With sequestration in place, those kept in power by WMD merchants are scrambling to service the folks that put them in office. And the people be damned.

Year after year, our congress refuses to revoke the the Authorization for Use of Military Force, used by presidents for a more than a decade to bomb just about anybody they please. It just wouldn't look patriotic to tear up the blank check for endless war that 9/11 is supposed to have justified.

Rep. Barbara Lee, the only member of Congress who dared to vote against the AUMF in 2001, has introduced a bill to repeal it. You can click here to tell the person who "represents" you in Congress to revoke the AUMF.
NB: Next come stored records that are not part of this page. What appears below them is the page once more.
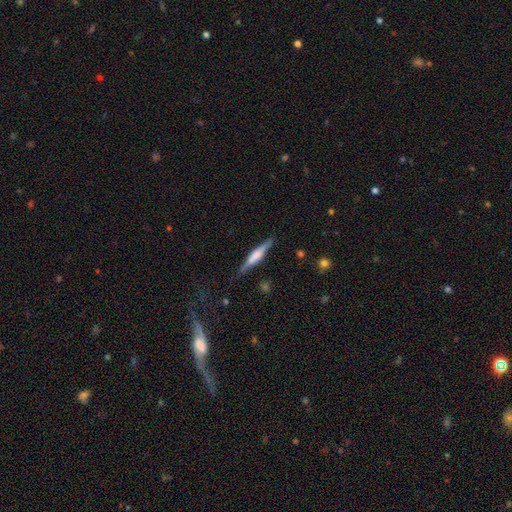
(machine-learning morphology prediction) smooth_or_featured: featured or disk (p=0.56) [alt: smooth p=0.38]
disk_edge_on: yes (p=0.97) [alt: no p=0.03]
edge_on_bulge: rounded (p=0.43) [alt: boxy p=0.41]
merging: none (p=0.84) [alt: minor disturbance p=0.12]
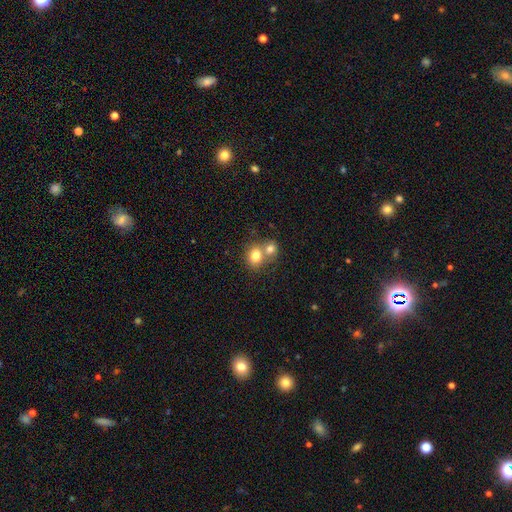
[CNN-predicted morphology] Q: Smooth or featured?
A: smooth (77%); runner-up: featured or disk (12%)
Q: How rounded?
A: round (68%); runner-up: in between (31%)
Q: Merging?
A: merger (57%); runner-up: none (34%)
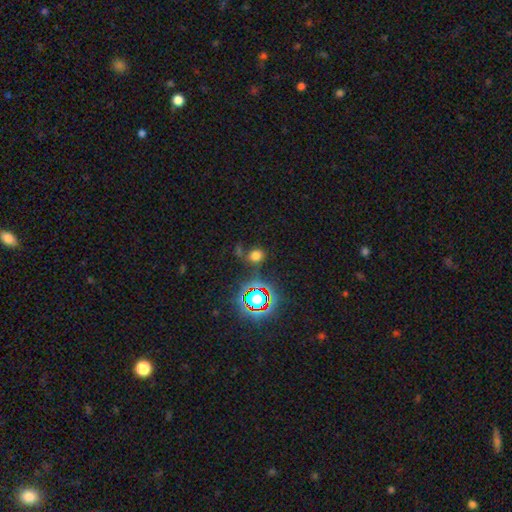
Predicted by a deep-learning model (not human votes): Smooth or featured: smooth — 63% (star or artifact — 29%)
How rounded: round — 70% (in between — 29%)
Merging: none — 68% (minor disturbance — 14%)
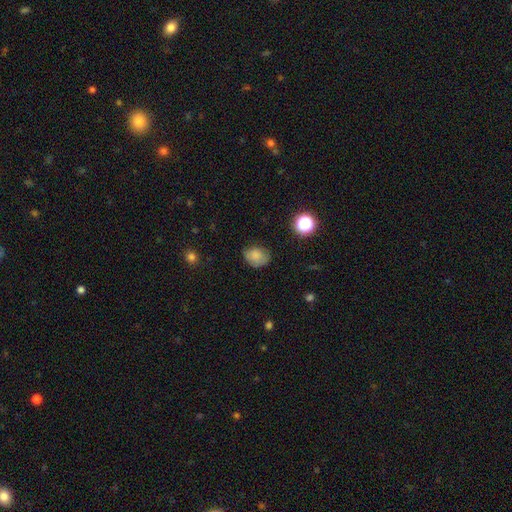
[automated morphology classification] Smooth or featured: smooth — 76% (featured or disk — 13%)
How rounded: in between — 63% (round — 36%)
Merging: none — 63% (minor disturbance — 28%)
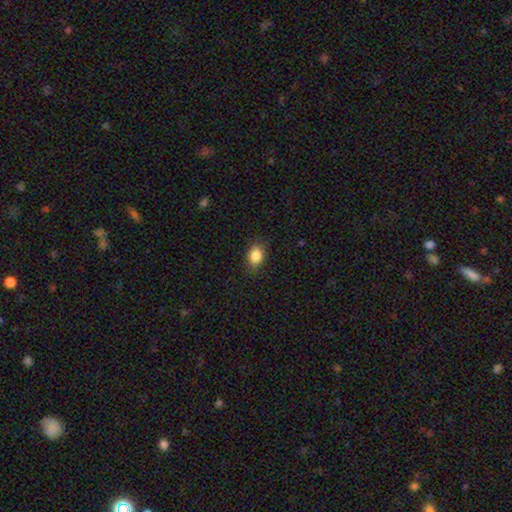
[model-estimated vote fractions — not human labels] smooth-or-featured: smooth: 86% | star or artifact: 9% | featured or disk: 5%
  how-rounded: in between: 72% | round: 27% | cigar-shaped: 1%
  merging: none: 84% | minor disturbance: 12% | major disturbance: 3% | merger: 1%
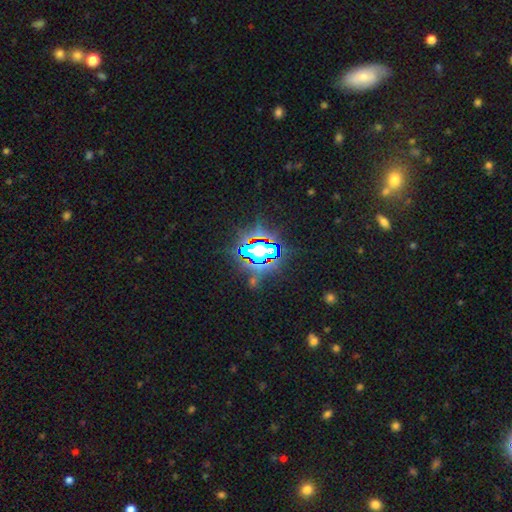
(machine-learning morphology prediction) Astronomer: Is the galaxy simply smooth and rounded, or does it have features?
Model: star or artifact — 83%.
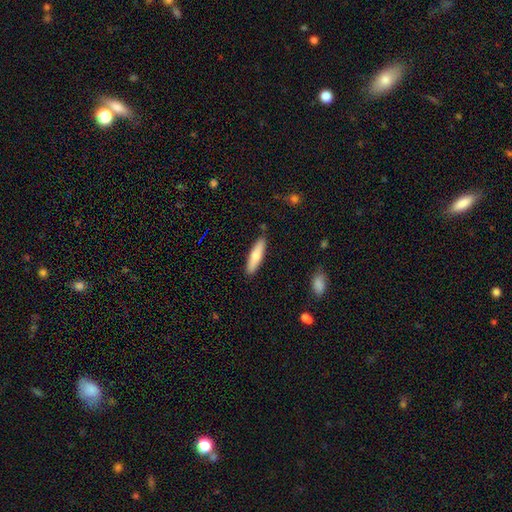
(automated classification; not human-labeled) smooth_or_featured: smooth (p=0.69) [alt: featured or disk p=0.26]
how_rounded: cigar-shaped (p=0.72) [alt: in between p=0.26]
merging: none (p=0.88) [alt: minor disturbance p=0.09]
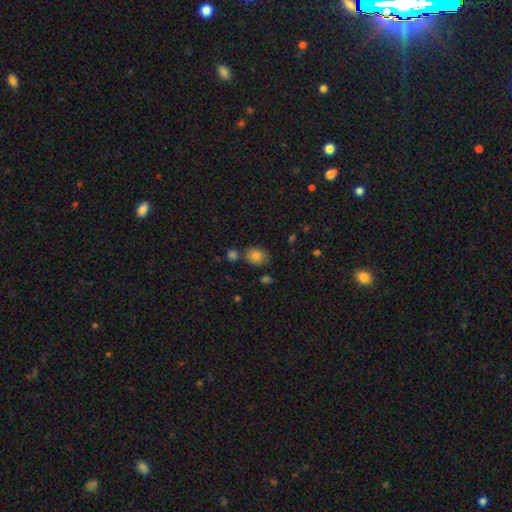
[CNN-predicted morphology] smooth-or-featured: smooth: 82% | star or artifact: 10% | featured or disk: 9%
  how-rounded: round: 58% | in between: 41% | cigar-shaped: 1%
  merging: none: 68% | minor disturbance: 16% | merger: 12% | major disturbance: 4%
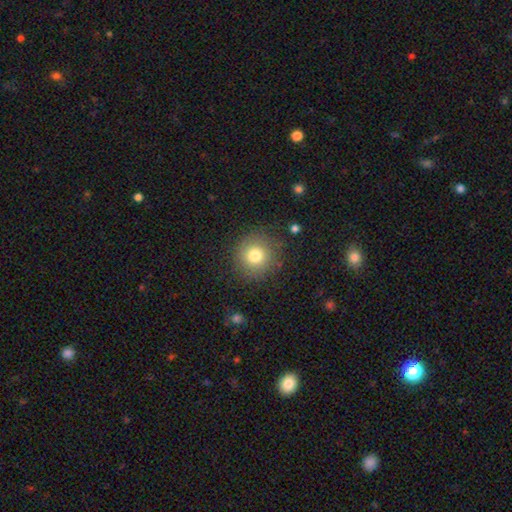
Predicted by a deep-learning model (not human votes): smooth-or-featured: smooth: 69% | star or artifact: 21% | featured or disk: 10%
  how-rounded: round: 94% | in between: 5% | cigar-shaped: 1%
  merging: none: 90% | minor disturbance: 6% | major disturbance: 2% | merger: 2%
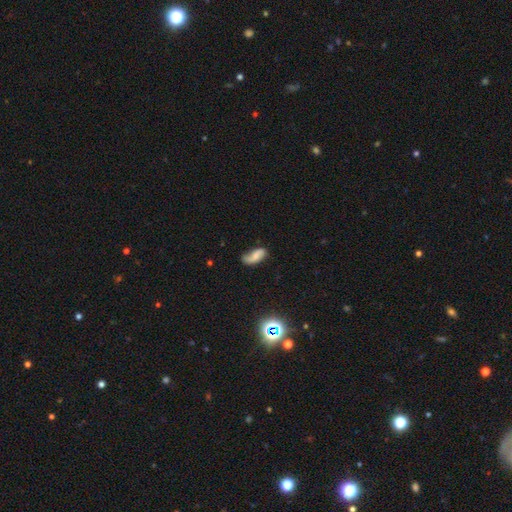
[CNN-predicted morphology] smooth_or_featured: smooth (p=0.52) [alt: featured or disk p=0.37]
how_rounded: in between (p=0.86) [alt: cigar-shaped p=0.10]
merging: none (p=0.57) [alt: minor disturbance p=0.29]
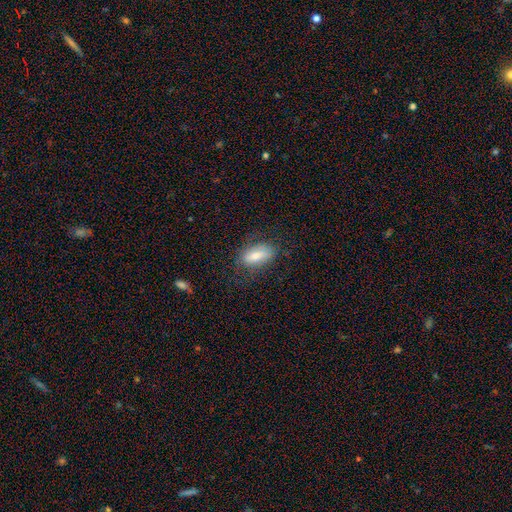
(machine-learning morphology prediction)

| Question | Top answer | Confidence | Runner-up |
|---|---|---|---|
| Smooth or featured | smooth | 66% | featured or disk (26%) |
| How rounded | in between | 86% | cigar-shaped (9%) |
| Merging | none | 70% | minor disturbance (19%) |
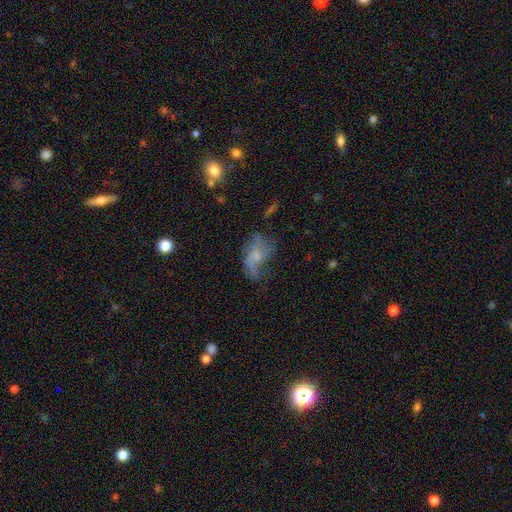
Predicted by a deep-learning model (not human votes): Smooth or featured? featured or disk (55%)
Edge-on disk? no (96%)
Bar? no (73%)
Spiral arms? yes (63%)
Bulge size? small (47%)
Merging? major disturbance (40%)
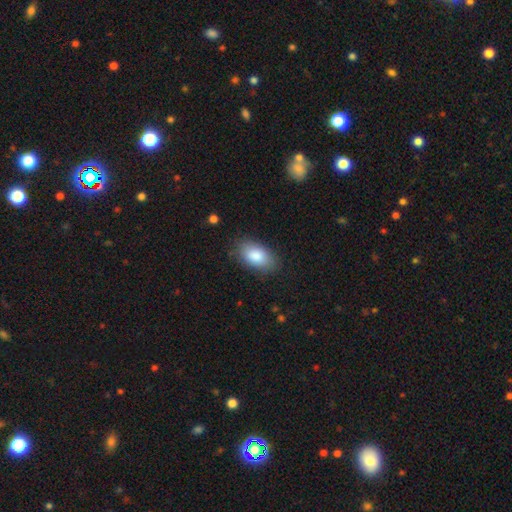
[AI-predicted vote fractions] A smooth galaxy with no disk features (86%) that is in between round and cigar-shaped (94%).

Vote fractions:
- Smooth or featured? smooth: 86% / featured or disk: 8% / star or artifact: 6%
- How rounded? in between: 94% / round: 4% / cigar-shaped: 2%
- Merging? none: 82% / minor disturbance: 13% / major disturbance: 3% / merger: 1%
At the 10th anniversary of attacking Iraq under the ridiculous sobriquet "Shock and Awe" we're reminding ourselves that the whole war and occupation were founded on a series of known lies. It doesn't matter, because the purpose was making money and it succeeded handsomely on that score. We left Iraq in ruins and rife with civil unrest, exactly as intended.

The Japanese people ended up starving for years, and devastated when their unaffordable military empire collapsed.

We of the Bring Our War $$ Home campaign and allies will be out in Maine with doorhangers during April, talking with our neighbors about where our resources are going (57% to military, currently) and where they should be going.

The conversations we have while passing out the doorhangers are often encouraging because of the realization of how much we have in common with our neighbors.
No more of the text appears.